→ Work required
Please rewrite the part of the records that opens with the line containing "e, elle casse" and closes with the line containing "на стройку готовый бетон привозят", replacing "траншеи" with "канавы" and changing nothing else. Give only those lines, without the pictures.

** Opening Available data block **

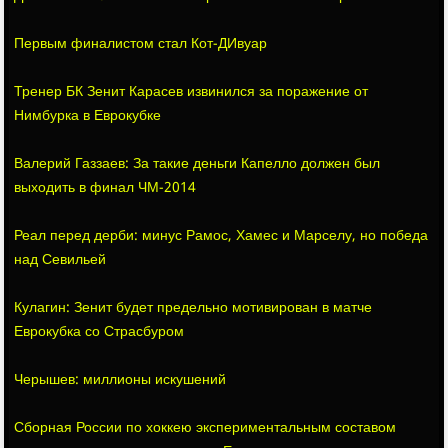
Первым финалистом стал Кот-ДИвуар
Тренер БК Зенит Карасев извинился за поражение от
Нимбурка в Еврокубке
Валерий Газзаев: За такие деньги Капелло должен был
выходить в финал ЧМ-2014
Реал перед дерби: минус Рамос, Хамес и Марселу, но победа
над Севильей
Кулагин: Зенит будет предельно мотивирован в матче
Еврокубка со Страсбуром
Черышев: миллионы искушений
Сборная России по хоккею экспериментальным составом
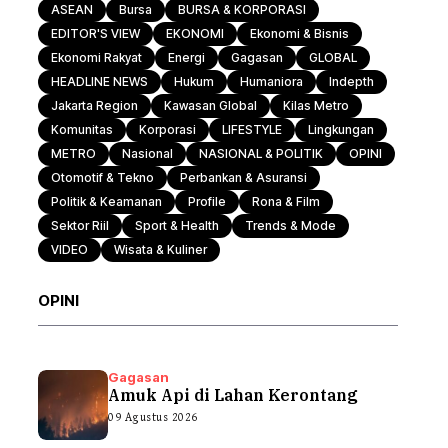
ASEAN
Bursa
BURSA & KORPORASI
EDITOR'S VIEW
EKONOMI
Ekonomi & Bisnis
Ekonomi Rakyat
Energi
Gagasan
GLOBAL
HEADLINE NEWS
Hukum
Humaniora
Indepth
Jakarta Region
Kawasan Global
Kilas Metro
Komunitas
Korporasi
LIFESTYLE
Lingkungan
METRO
Nasional
NASIONAL & POLITIK
OPINI
Otomotif & Tekno
Perbankan & Asuransi
Politik & Keamanan
Profile
Rona & Film
Sektor Riil
Sport & Health
Trends & Mode
VIDEO
Wisata & Kuliner
OPINI
Gagasan
Amuk Api di Lahan Kerontang
09 Agustus 2026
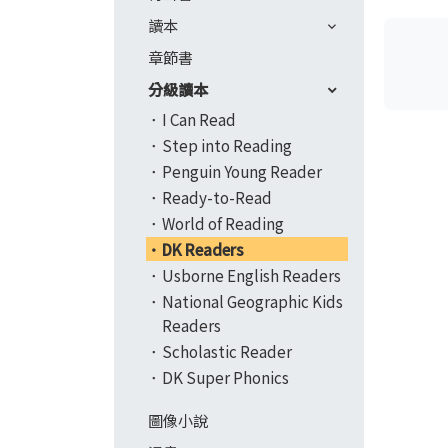
讀本
章節書
分級讀本
I Can Read
Step into Reading
Penguin Young Reader
Ready-to-Read
World of Reading
DK Readers
Usborne English Readers
National Geographic Kids
Readers
Scholastic Reader
DK Super Phonics
圖像小說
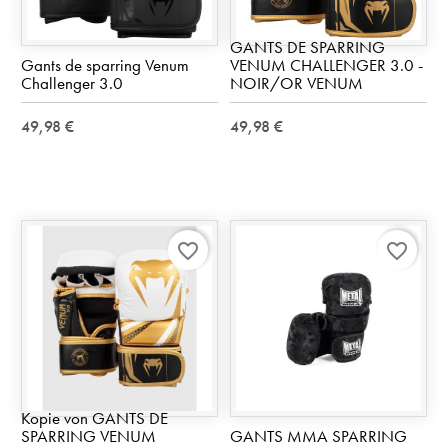
GANTS DE SPARRING
Gants de sparring Venum
VENUM CHALLENGER 3.0 -
Challenger 3.0
NOIR/OR VENUM
49,98 €
49,98 €
favorite_border
favorite_border
Kopie von GANTS DE
SPARRING VENUM
GANTS MMA SPARRING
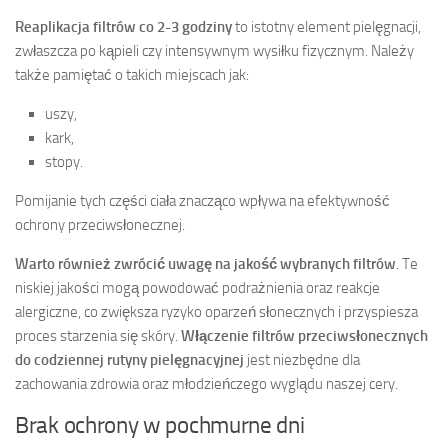
Reaplikacja filtrów co 2-3 godziny
to istotny element pielęgnacji,
zwłaszcza po kąpieli czy intensywnym wysiłku fizycznym. Należy
także pamiętać o takich miejscach jak:
uszy,
kark,
stopy.
Pomijanie tych części ciała znacząco wpływa na efektywność
ochrony przeciwsłonecznej.
Warto również zwrócić uwagę na jakość wybranych filtrów
. Te
niskiej jakości mogą powodować podrażnienia oraz reakcje
alergiczne, co zwiększa ryzyko oparzeń słonecznych i przyspiesza
proces starzenia się skóry.
Włączenie filtrów przeciwsłonecznych
do codziennej rutyny pielęgnacyjnej
jest niezbędne dla
zachowania zdrowia oraz młodzieńczego wyglądu naszej cery.
Brak ochrony w pochmurne dni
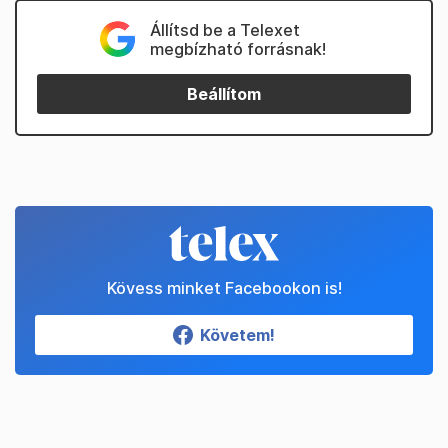
Állítsd be a Telexet
megbízható forrásnak!
Beállítom
Kövess minket Facebookon is!
Követem!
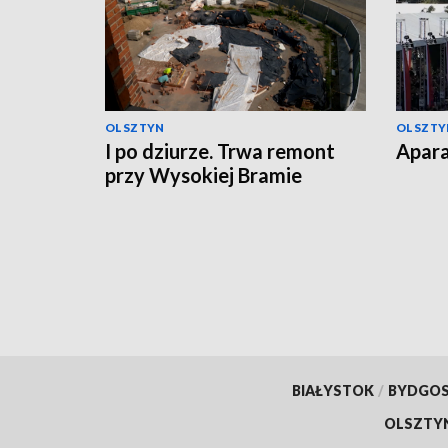
OLSZTYN
OLSZTY
I po dziurze. Trwa remont
Apara
przy Wysokiej Bramie
BIAŁYSTOK
/
BYDGO
OLSZTY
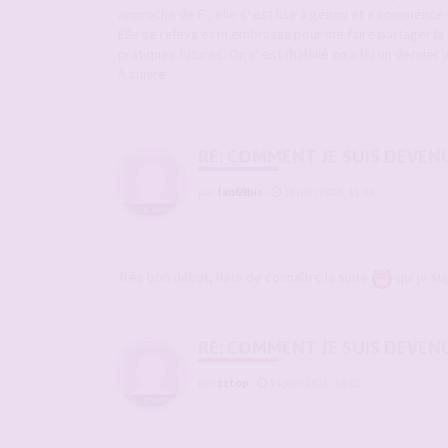
approche de F , elle s' est lise à genou et a commencé une
Elle se releva et m embrassa pour me faire partager la 
pratiques futures. On s' est rhabillé on a bu un dernier 
A suivre
RE: COMMENT JE SUIS DEVEN
par
fan69bis
-
13 juin 2026, 11:31
Très bon début, hâte de connaître la suite
qui je su
RE: COMMENT JE SUIS DEVEN
par
zztop
-
14 juin 2026, 10:05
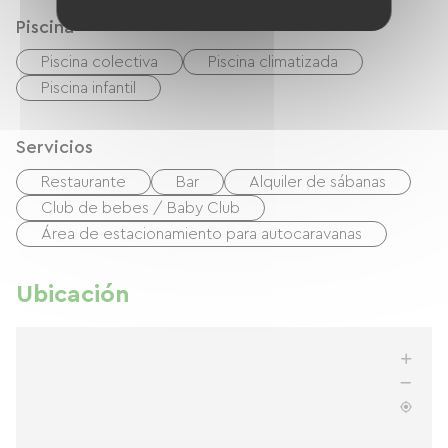
Piscina
Piscina colectiva
Piscina climatizada
Piscina infantil
Servicios
Restaurante
Bar
Alquiler de sábanas
Club de bebes / Baby Club
Área de estacionamiento para autocaravanas
Ubicación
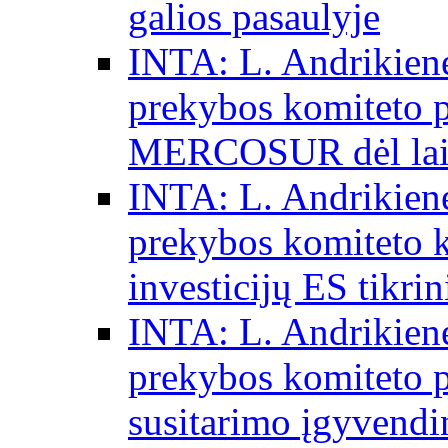
galios pasaulyje
INTA: L. Andrikienė
prekybos komiteto p
MERCOSUR dėl laisv
INTA: L. Andrikienė
prekybos komiteto 
investicijų ES tikri
INTA: L. Andrikienė
prekybos komiteto p
susitarimo įgyvendi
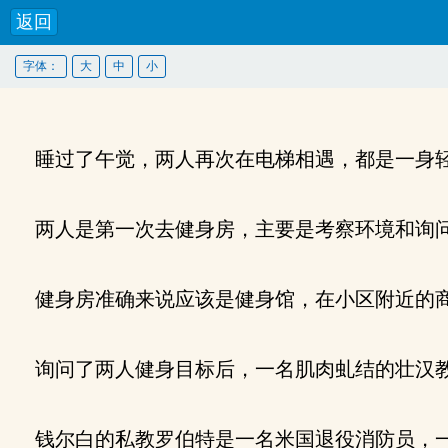
返回
字体：
大
中
小
睡过了午觉，两人再次在电梯相遇，都是一身轻
两人是第一次去健身房，主要是考察环境和询
健身房准确来说应该是健身馆，在小区附近的商
询问了两人健身目标后，一名肌肉虬结的壮汉教
钱尔白的私教罗伯特是一名米国退役消防员，一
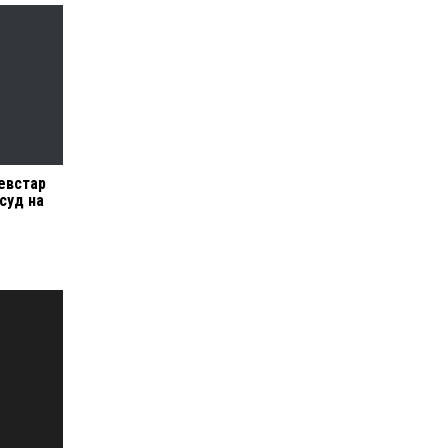
евстар
суд на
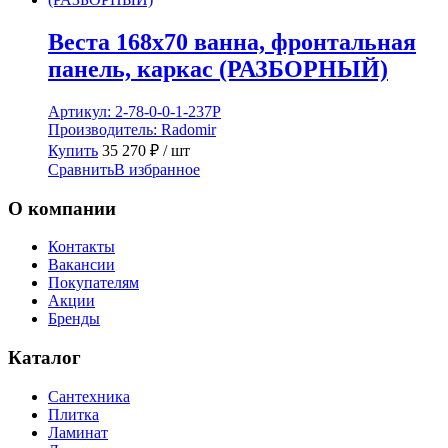
Веста 168х70 ванна, фронтальная
панель, каркас (РАЗБОРНЫЙ)
Артикул:
2-78-0-0-1-237Р
Производитель:
Radomir
Купить
35 270
₽
/ шт
Сравнить
В избранное
О компании
Контакты
Вакансии
Покупателям
Акции
Бренды
Каталог
Сантехника
Плитка
Ламинат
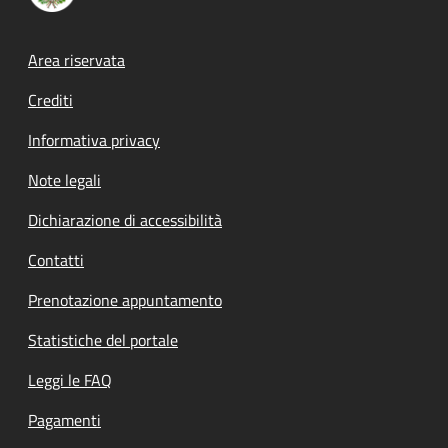
Footer menu
Area riservata
Crediti
Informativa privacy
Note legali
Dichiarazione di accessibilità
Contatti
Prenotazione appuntamento
Statistiche del portale
Leggi le FAQ
Pagamenti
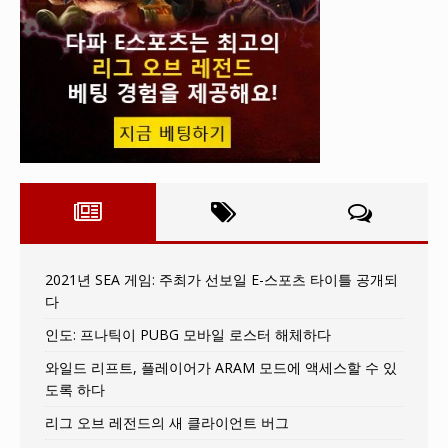
2021년 SEA 게임: 주최가 선보일 E-스포츠 타이틀 공개되
다
인도: 프나틱이 PUBG 모바일 로스터 해체하다
와일드 리프트, 플레이어가 ARAM 모드에 액세스할 수 있
도록 하다
리그 오브 레전드의 새 클라이언트 버그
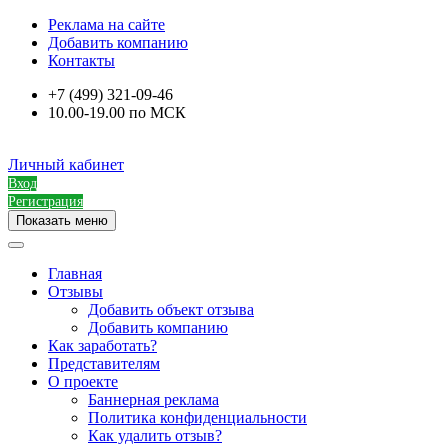
Реклама на сайте
Добавить компанию
Контакты
+7 (499) 321-09-46
10.00-19.00 по МСК
Личный кабинет
Вход
Регистрация
Показать меню
Главная
Отзывы
Добавить объект отзыва
Добавить компанию
Как заработать?
Представителям
О проекте
Баннерная реклама
Политика конфиденциальности
Как удалить отзыв?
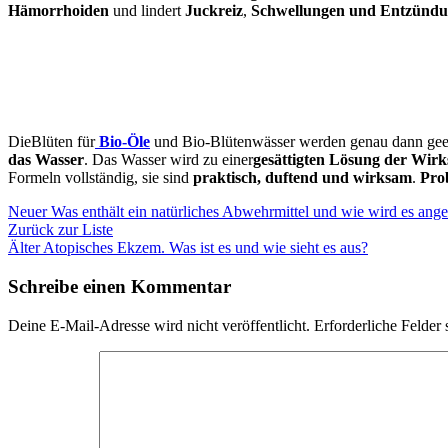
Hämorrhoiden
und lindert
Juckreiz
,
Schwellungen und Entzündu
Die
Blüten für
Bio-Öle
und Bio-Blütenwässer werden genau dann gee
das Wasser
.
Das
Wasser
wird zu einer
gesättigten Lösung der Wirk
Formeln vollständig, sie sind
praktisch, duftend und wirksam
.
Pro
Neuer
Was enthält ein natürliches Abwehrmittel und wie wird es an
Zurück zur Liste
Älter
Atopisches Ekzem. Was ist es und wie sieht es aus?
Schreibe einen Kommentar
Deine E-Mail-Adresse wird nicht veröffentlicht.
Erforderliche Felder 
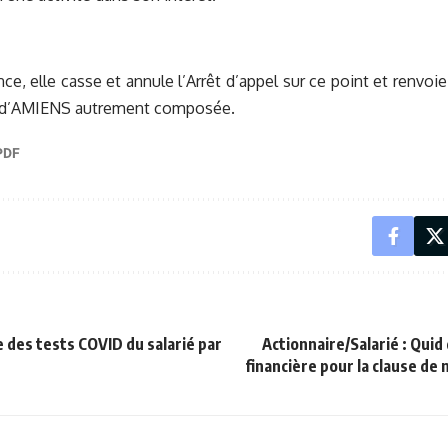
e, elle casse et annule l’Arrêt d’appel sur ce point et renvoie 
 d’AMIENS autrement composée.
e des tests COVID du salarié par
Actionnaire/Salarié : Quid
financière pour la clause de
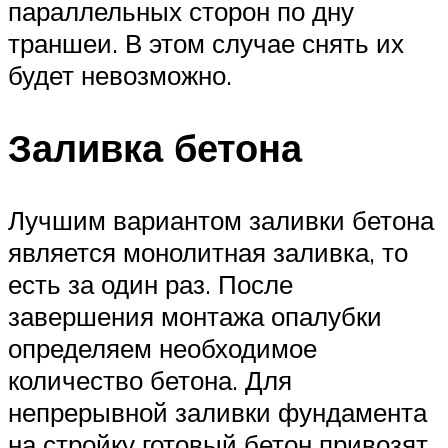
параллельных сторон по дну
траншеи. В этом случае снять их
будет невозможно.
Заливка бетона
Лучшим вариантом заливки бетона
является монолитная заливка, то
есть за один раз. После
завершения монтажа опалубки
определяем необходимое
количество бетона. Для
непрерывной заливки фундамента
на стройку готовый бетон привозят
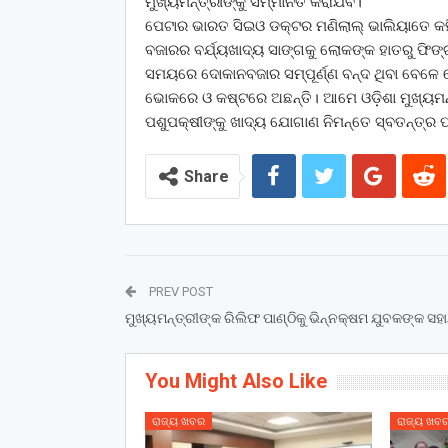
ମୁଖ୍ୟମନ୍ତ୍ରୀଙ୍କୁ ସମ୍ମାନିତ କରାଯିବ।
ପେଟାର ଭାରତ ସିଇଓ ଡକ୍ଟର ମଣିଲାଲ୍‌ ଭାଲିୟାତେ କହି
ବଜାରର ବର୍ଯ୍ୟଖାଦ୍ୟ ସାଙ୍ଗକୁ ଲୋକଙ୍କ ହାତରୁ ଫିଙ୍ଗ
ସମୟରେ ଦୋକାନବଜାର ସମ୍ପୂର୍ଣ୍ଣ ବନ୍ଦ ଥିବା ବେଳେ ଲ
ଭୋକରେ ଓ କଷ୍ଟରେ ଅଛନ୍ତି। ଆମେ ଓଡ଼ିଶା ମୁଖ୍ୟମନ୍
ପଶୁପକ୍ଷୀଙ୍କୁ ଖାଦ୍ୟ ଯୋଗାଣ ନିମନ୍ତେ ସ୍ବତନ୍ତ୍ର ପା
Share
PREV POST
ମୁଖ୍ୟମନ୍ତ୍ରୀଙ୍କ ରିଲିଫ ପାଣ୍ଠିକୁ ଭିନ୍ନକ୍ଷମ ଯୁବକଙ୍କ ସହା
You Might Also Like
ରାଜ୍ୟ ଖବର
ରାଜ୍ୟ ଖବ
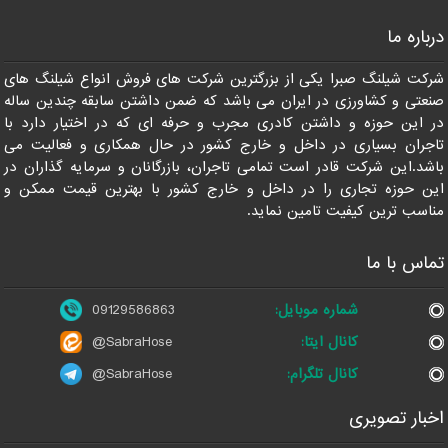
درباره ما
09129586863
شرکت شیلنگ صبرا یکی از بزرگترین شرکت های فروش انواع شیلنگ های
صنعتی و کشاورزی در ایران می باشد که ضمن داشتن سابقه چندین ساله
در این حوزه و داشتن کادری مجرب و حرفه ای که در اختیار دارد با
تاجران بسیاری در داخل و خارج کشور در حال همکاری و فعالیت می
باشد.این شرکت قادر است تمامی تاجران، بازرگانان و سرمایه گذاران در
این حوزه تجاری را در داخل و خارج کشور با بهترین قیمت ممکن و
مناسب ترین کیفیت تامین نماید.
تماس با ما
شماره موبایل:
09129586863
کانال ایتا:
@SabraHose
کانال تلگرام:
@SabraHose
اخبار تصویری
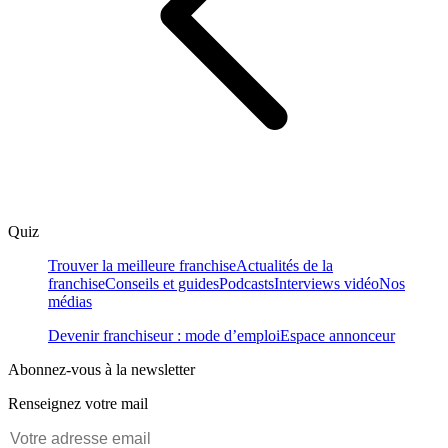
Quiz
Trouver la meilleure franchise
Actualités de la
franchise
Conseils et guides
Podcasts
Interviews vidéo
Nos
médias
Devenir franchiseur : mode d’emploi
Espace annonceur
Abonnez-vous à la newsletter
Renseignez votre mail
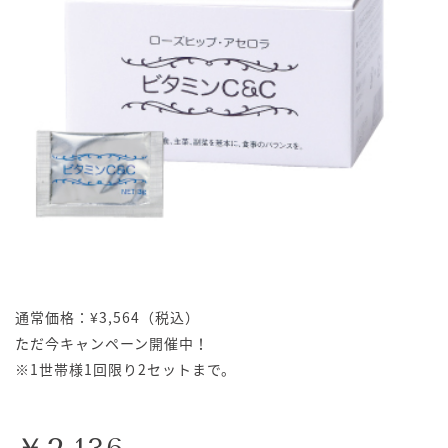
通常価格：¥3,564（税込）
ただ今キャンペーン開催中！
※1世帯様1回限り2セットまで。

** Closing Available data block **

→ Problem solution
e, elle casse et annule l’Arrêt d’appel sur ce point et renvoie 
 d’AMIENS autrement composée.
e des tests COVID du salarié par
Actionnaire/Salarié : Quid
financière pour la clause de
параллельных сторон по дну
канавы. В этом случае снять их
будет невозможно.
Заливка бетона
Лучшим вариантом заливки бетона
является монолитная заливка, то
есть за один раз. После
завершения монтажа опалубки
определяем необходимое
количество бетона. Для
непрерывной заливки фундамента
на стройку готовый бетон привозят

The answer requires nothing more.